Recommended Do’s & Don’ts:
- Do test for allergy or intolerance. Keep a journal in your kitchen when your baby first starts trying solids. Write down the date that they try a new food and do that for roughly 3-4 days. Offer a little each day into your child’s mouth, even if they don’t scarf it down. Allow for them to get that exposure and then watch for any signs of allergy or intolerance such as rash or upset stomach. It’s important to speak with your pediatrician about when to introduce common allergy foods such as eggs and peanuts as some foods may cause serious reactions. Also important, no honey for babies before age 1.
- Don’t assume your child won’t like something. I think this is the biggest mistake we can make as parents. Just because YOU don’t like something doesn’t mean your child won’t like it. Allow them to figure that out for themselves. For example, a super nutritious food like broccoli may not be your thing but your kid may enjoy it! Don’t turn them off to something just because it’s not your favorite.
- Do say “Ok” when your child wants to try something new. I’ve gotten plenty of funny looks when my son eats seaweed paper or pickled ginger. The thing is, he wanted to try it and I said “ok”. The truth is, why not? We must allow children to explore taste and flavor just as they do through play. It is part of the human experience!
- Do offer things multiple times in different varieties. All too often parents assume that after one failed attempt it’s over for that new food. A wrinkled face and spitting out food followed by a “yuck” shouldn’t mean that that food is out forever; try cooking the food a different way and offering it again a few days later.
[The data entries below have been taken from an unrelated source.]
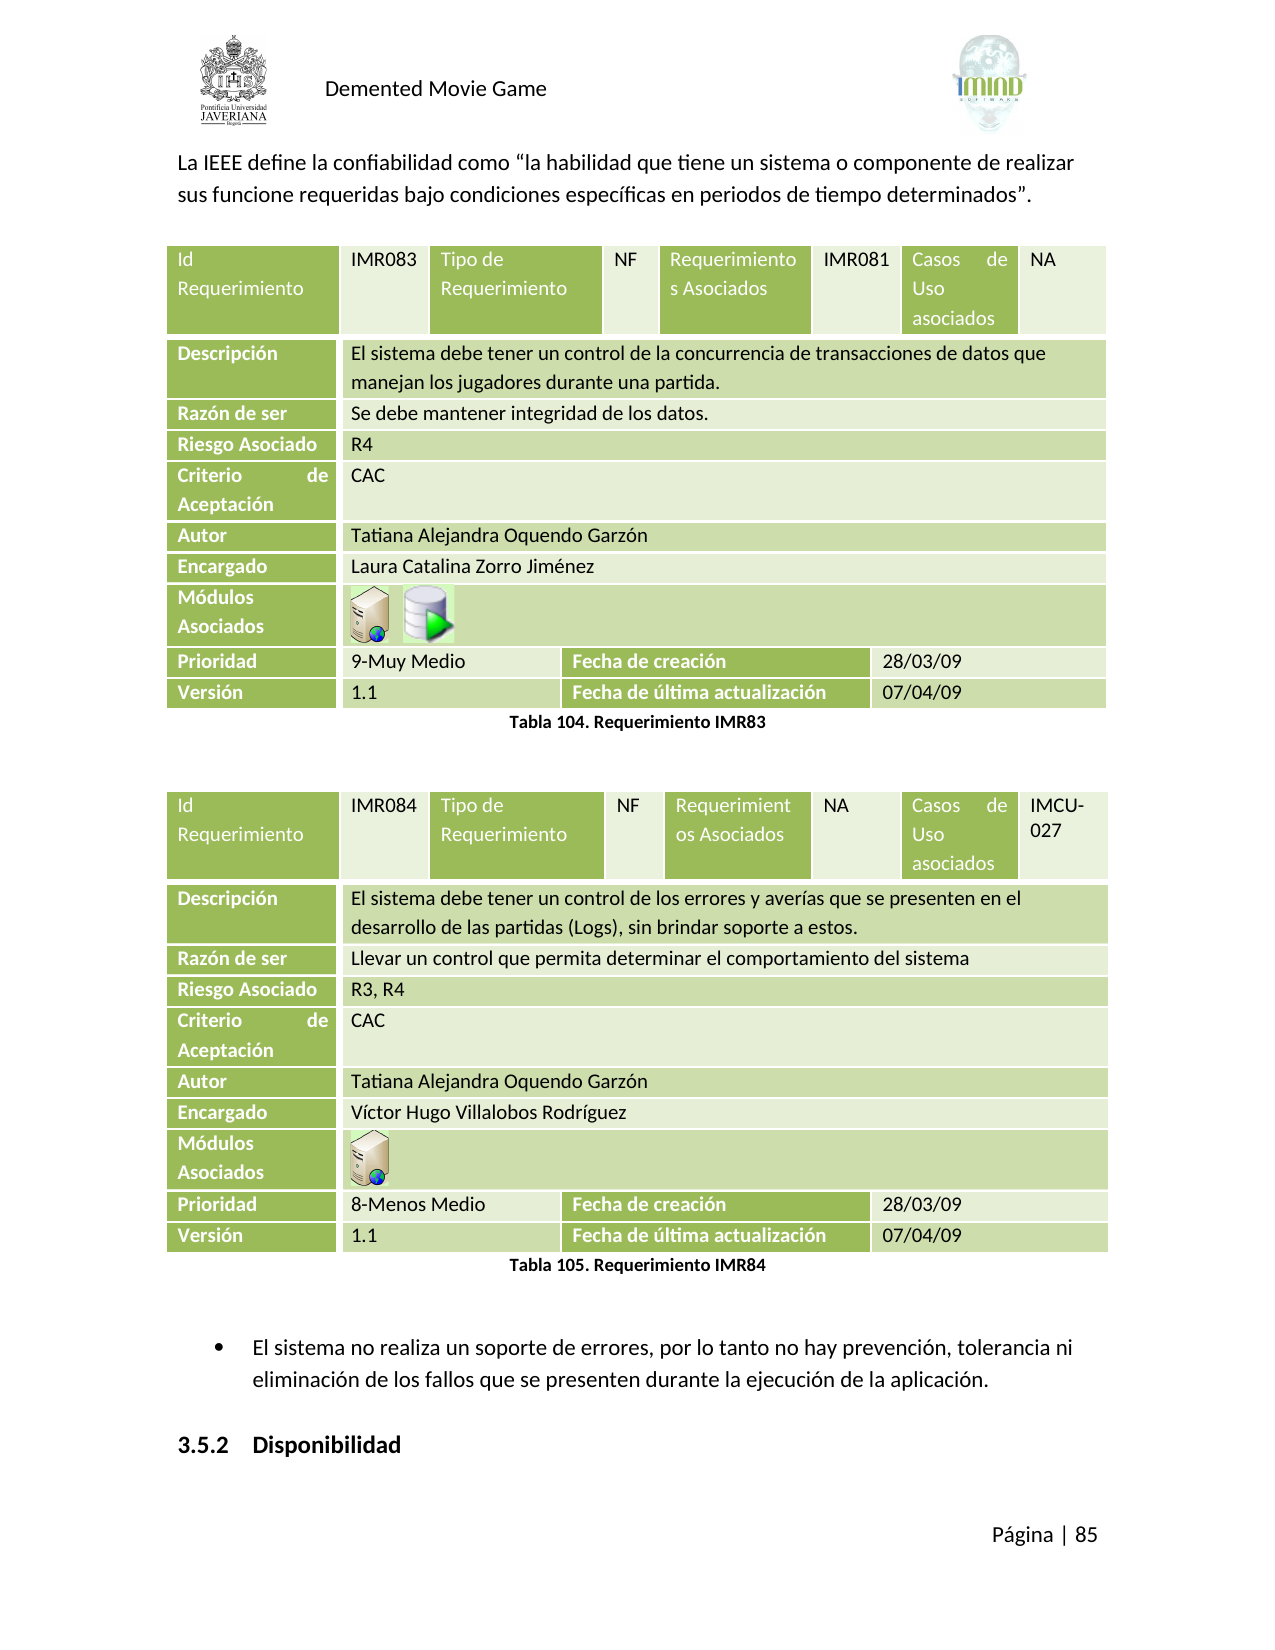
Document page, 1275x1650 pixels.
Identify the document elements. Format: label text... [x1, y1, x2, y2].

text Tabla 104. Requerimiento IMR83 [177, 710, 1098, 733]
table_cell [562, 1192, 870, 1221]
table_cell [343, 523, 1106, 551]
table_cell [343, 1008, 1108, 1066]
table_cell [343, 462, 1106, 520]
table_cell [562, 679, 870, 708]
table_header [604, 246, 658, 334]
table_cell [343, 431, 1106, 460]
picture [951, 35, 1033, 138]
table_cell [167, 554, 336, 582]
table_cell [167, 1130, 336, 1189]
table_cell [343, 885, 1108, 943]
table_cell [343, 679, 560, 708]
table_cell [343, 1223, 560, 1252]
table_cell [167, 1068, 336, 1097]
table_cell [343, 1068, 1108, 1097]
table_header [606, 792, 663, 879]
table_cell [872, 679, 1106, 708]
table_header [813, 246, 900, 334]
picture [350, 586, 389, 643]
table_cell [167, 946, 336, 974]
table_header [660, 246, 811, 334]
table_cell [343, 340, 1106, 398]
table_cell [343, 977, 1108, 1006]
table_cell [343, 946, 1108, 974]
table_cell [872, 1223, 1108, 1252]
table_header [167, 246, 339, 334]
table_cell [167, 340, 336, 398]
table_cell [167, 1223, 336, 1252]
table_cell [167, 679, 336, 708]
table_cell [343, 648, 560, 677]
picture [350, 1130, 389, 1186]
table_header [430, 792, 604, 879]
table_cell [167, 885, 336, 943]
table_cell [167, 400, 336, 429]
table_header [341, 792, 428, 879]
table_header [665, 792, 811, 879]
text Tabla 105. Requerimiento IMR84 [177, 1254, 1098, 1277]
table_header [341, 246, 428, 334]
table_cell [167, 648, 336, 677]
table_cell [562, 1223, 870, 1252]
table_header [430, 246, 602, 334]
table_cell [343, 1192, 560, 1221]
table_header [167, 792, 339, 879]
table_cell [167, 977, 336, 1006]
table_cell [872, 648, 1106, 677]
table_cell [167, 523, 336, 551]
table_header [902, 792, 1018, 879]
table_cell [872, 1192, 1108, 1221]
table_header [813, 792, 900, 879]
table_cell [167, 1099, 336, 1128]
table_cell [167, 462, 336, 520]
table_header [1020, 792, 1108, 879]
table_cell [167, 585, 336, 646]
list El sistema no realiza un soporte de errores, por lo tanto no hay prevención, tolerancia ni eliminación de los fallos que se presenten durante la ejecución de la aplicación. [215, 1333, 1098, 1393]
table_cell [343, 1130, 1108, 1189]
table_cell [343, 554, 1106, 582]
text La IEEE define la confiabilidad como “la habilidad que tiene un sistema o componente de realizar sus funcione requeridas bajo condiciones específicas en periodos de tiempo determinados”. [177, 148, 1098, 208]
picture [200, 35, 267, 126]
picture [403, 584, 455, 643]
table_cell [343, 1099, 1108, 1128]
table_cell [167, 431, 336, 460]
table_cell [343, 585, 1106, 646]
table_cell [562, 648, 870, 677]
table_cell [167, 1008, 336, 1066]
subtitle Disponibilidad [177, 1429, 1098, 1460]
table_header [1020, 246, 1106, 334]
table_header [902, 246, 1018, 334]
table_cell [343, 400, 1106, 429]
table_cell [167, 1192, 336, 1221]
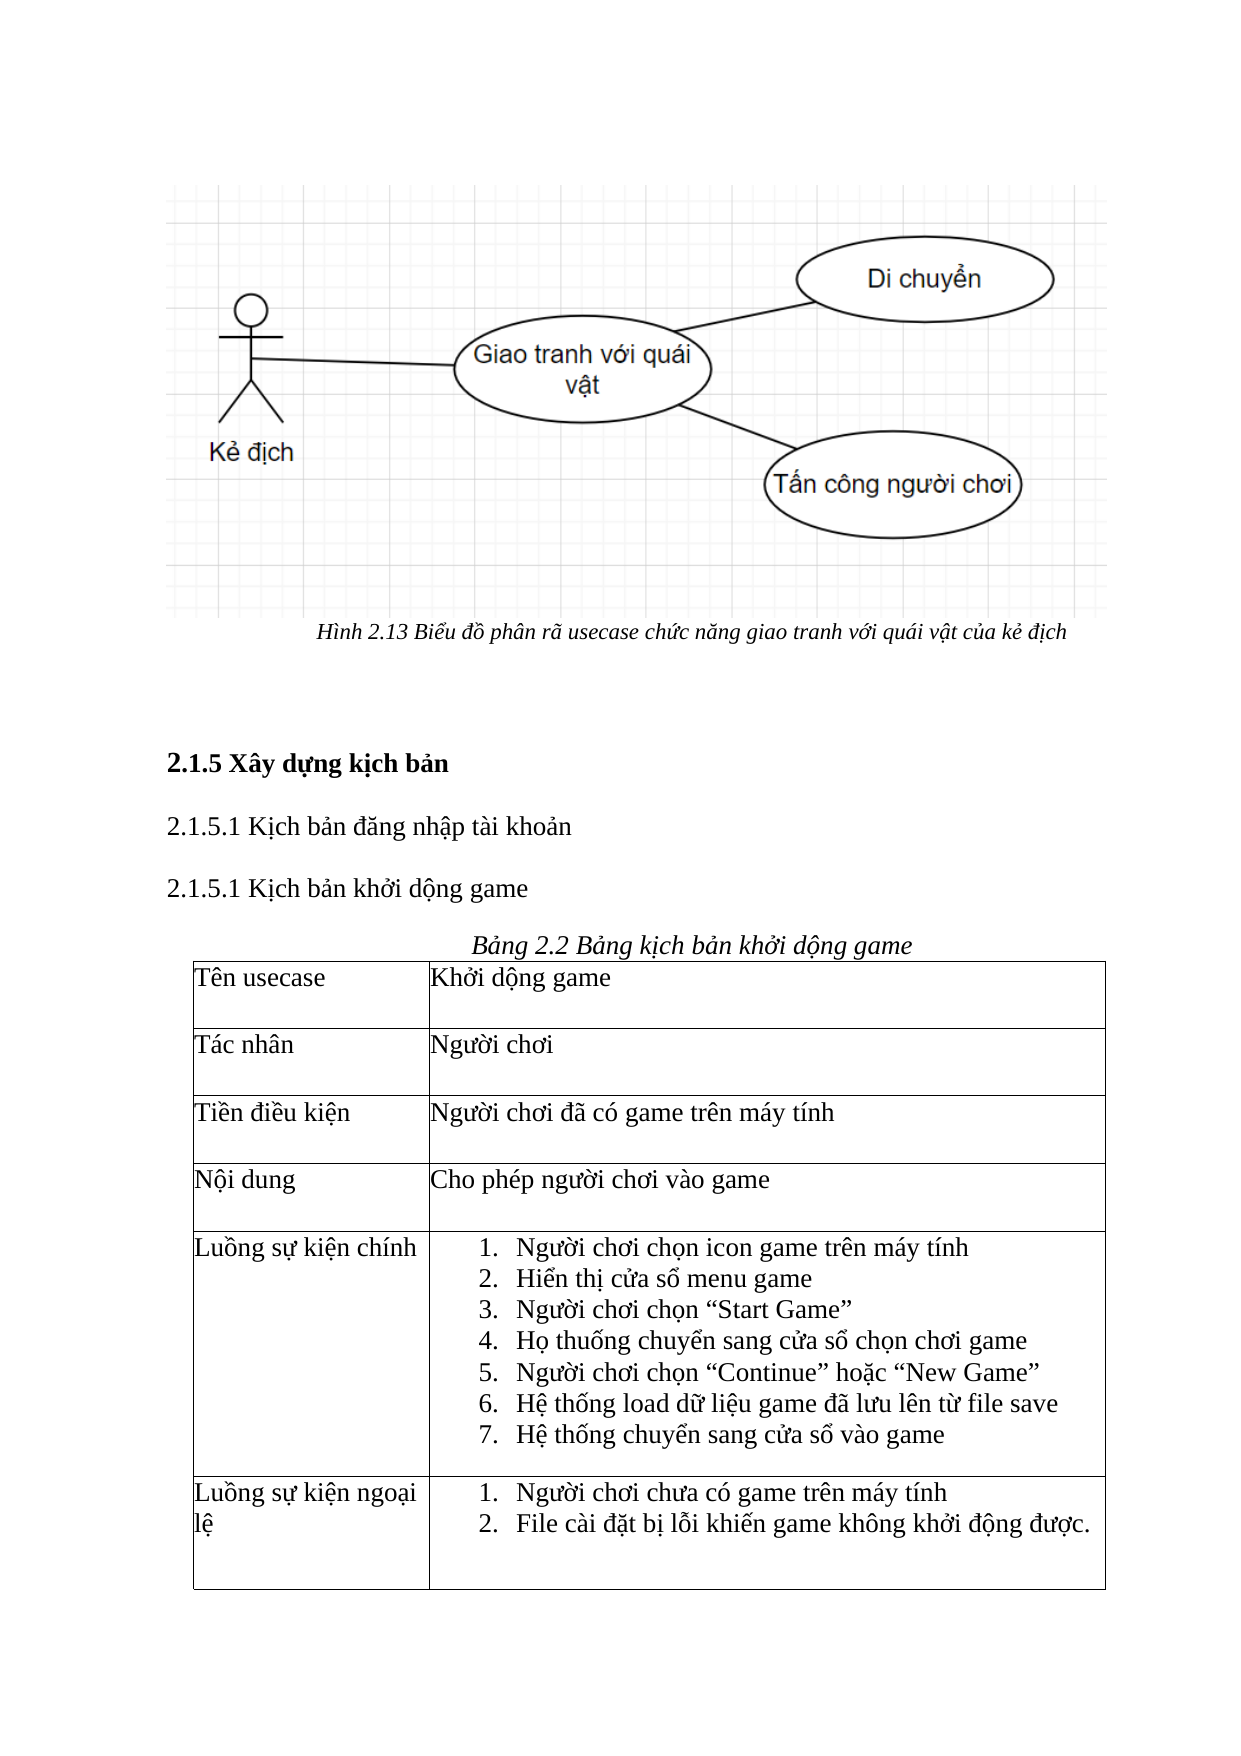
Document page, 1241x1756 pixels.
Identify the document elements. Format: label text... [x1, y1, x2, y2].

- Don’t OVER glorify goodies and treats. We’ve made such a big deal about cake and ice cream that it’s become this magical meal in the eyes of many children. Of course, you would be hard pressed to find a human being on this planet who doesn’t love a decadent desert but it’s important to set healthy habits regarding dessert when children are young. If we treat these things as the ultimate reward then they may start think they “need” this food as part of their normal diet. With childhood obesity rates on the rise, this is something absolutely within our control. It’s our job as parents to teach our children about how we can enjoy treats from time to time and that a healthy diet involves balance and awareness of the power of food (both good and bad). Even better, we are fortunate that there are company’s creating healthier snacks and cookies that parents can feel good about.
- Do talk about healthy foods from the start. This is a fun one! Talk about the amazing properties of food with your kiddos. This can be a great way for you to enhance your own knowledge of the nutritious benefits of different foods and their incredible properties. I’m not saying you need to get super scientific here but simply share the information with your toddlers. It will stick and it’s never too early to help them appreciate the healing powers of nutritious cuisine.
- Lastly, Do get creative. From teething to tummy aches, there will be some times where your munchkin is just not in the mood and peanut butter crackers are all that he or she may want. Recognize that as frustrating as this is, it likely a temporary phase and you’ll have to work around it. A great way to do this is to use other foods as a vehicle for superfoods. For example, you can get a lot of fruits and veggies into a power packed smoothie or oatmeal bowl. Chat with other moms for support, they’ll be your best bet for finding great tips for sneaking in broccoli and kale when the little one is suddenly boycotting dinner!